The Navier-Stokes Equations with the Kinematic and Vorticity Boundary Conditions on Non-Flat Boundaries

TL;DR

This paper analyzes the Navier-Stokes equations with kinematic and vorticity boundary conditions on non-flat boundaries, establishing well-posedness and convergence to Euler solutions as viscosity tends to zero.

Contribution

It introduces a novel approach to handle nonhomogeneous boundary conditions for Navier-Stokes equations on non-flat domains, proving well-posedness and zero-viscosity limits.

Findings

Established well-posedness of the initial-boundary value problem.

Developed a velocity mapping with a priori estimates.

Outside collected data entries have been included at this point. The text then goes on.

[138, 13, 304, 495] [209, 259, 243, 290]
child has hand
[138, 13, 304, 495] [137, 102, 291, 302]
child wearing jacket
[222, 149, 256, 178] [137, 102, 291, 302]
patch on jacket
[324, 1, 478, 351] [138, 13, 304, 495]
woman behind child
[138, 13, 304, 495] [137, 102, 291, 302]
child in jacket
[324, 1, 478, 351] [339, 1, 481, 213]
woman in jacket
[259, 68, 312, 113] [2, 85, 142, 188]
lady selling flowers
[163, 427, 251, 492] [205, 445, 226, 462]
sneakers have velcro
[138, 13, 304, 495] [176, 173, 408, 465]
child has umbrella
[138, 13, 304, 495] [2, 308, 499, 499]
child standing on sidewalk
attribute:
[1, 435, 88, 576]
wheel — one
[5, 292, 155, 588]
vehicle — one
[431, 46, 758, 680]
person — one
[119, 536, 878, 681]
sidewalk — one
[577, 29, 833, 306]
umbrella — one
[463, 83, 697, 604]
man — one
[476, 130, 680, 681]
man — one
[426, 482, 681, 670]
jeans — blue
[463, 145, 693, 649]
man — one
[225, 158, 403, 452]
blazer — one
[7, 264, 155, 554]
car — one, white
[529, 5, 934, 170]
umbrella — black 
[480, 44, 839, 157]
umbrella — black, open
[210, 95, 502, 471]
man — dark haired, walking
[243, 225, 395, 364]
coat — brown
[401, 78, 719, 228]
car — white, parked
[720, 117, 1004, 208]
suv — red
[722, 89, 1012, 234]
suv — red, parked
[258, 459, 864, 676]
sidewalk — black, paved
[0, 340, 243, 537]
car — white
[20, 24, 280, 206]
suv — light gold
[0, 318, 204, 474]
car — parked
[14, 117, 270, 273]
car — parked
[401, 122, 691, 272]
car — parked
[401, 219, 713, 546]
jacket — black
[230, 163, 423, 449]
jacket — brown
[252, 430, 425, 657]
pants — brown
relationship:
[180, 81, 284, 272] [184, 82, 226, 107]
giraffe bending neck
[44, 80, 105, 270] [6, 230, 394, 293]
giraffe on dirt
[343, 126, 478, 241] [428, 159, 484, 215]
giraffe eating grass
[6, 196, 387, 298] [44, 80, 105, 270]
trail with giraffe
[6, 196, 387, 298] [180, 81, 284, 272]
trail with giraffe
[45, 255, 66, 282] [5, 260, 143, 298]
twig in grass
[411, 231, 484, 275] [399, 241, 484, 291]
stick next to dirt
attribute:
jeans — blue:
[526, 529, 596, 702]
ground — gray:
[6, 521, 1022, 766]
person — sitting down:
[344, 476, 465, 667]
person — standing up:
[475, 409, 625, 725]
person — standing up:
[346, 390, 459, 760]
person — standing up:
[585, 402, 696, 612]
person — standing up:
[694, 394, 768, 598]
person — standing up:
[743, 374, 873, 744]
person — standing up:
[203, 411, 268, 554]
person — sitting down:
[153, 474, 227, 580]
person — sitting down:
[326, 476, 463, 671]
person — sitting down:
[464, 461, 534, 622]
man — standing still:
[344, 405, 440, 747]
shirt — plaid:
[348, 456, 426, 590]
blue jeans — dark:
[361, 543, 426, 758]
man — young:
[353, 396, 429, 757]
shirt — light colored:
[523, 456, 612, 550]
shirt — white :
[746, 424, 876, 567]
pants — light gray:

Proved convergence of Navier-Stokes solutions to Euler solutions as viscosity approaches zero.

Abstract

We study the initial-boundary value problem of the Navier-Stokes equations for incompressible fluids in a general domain in $\R^n$ with compact and smooth boundary, subject to the kinematic and vorticity boundary conditions on the non-flat boundary. We observe that, under the nonhomogeneous boundary conditions, the pressure $p$ can be still recovered by solving the Neumann problem for the Poisson equation. Then we establish the well-posedness of the unsteady Stokes equations and employ the solution to reduce our initial-boundary value problem into an initial-boundary value problem with absolute boundary conditions. Based on this, we first establish the well-posedness for an appropriate local linearized problem with the absolute boundary conditions and the initial condition (without the incompressibility condition), which establishes a velocity mapping. Then we develop \emph{apriori} estimates for the velocity mapping, especially involving the Sobolev norm for the time-derivative of the mapping to deal with the complicated boundary conditions, which leads to the existence of the fixed point of the mapping and the existence of solutions to our initial-boundary value problem. Finally, we establish that, when the viscosity coefficient tends zero, the strong solutions of the initial-boundary value problem in $\R^n (n\ge 3)$ with nonhomogeneous vorticity boundary condition converges in $L^2$ to the corresponding Euler equations satisfying the kinematic condition.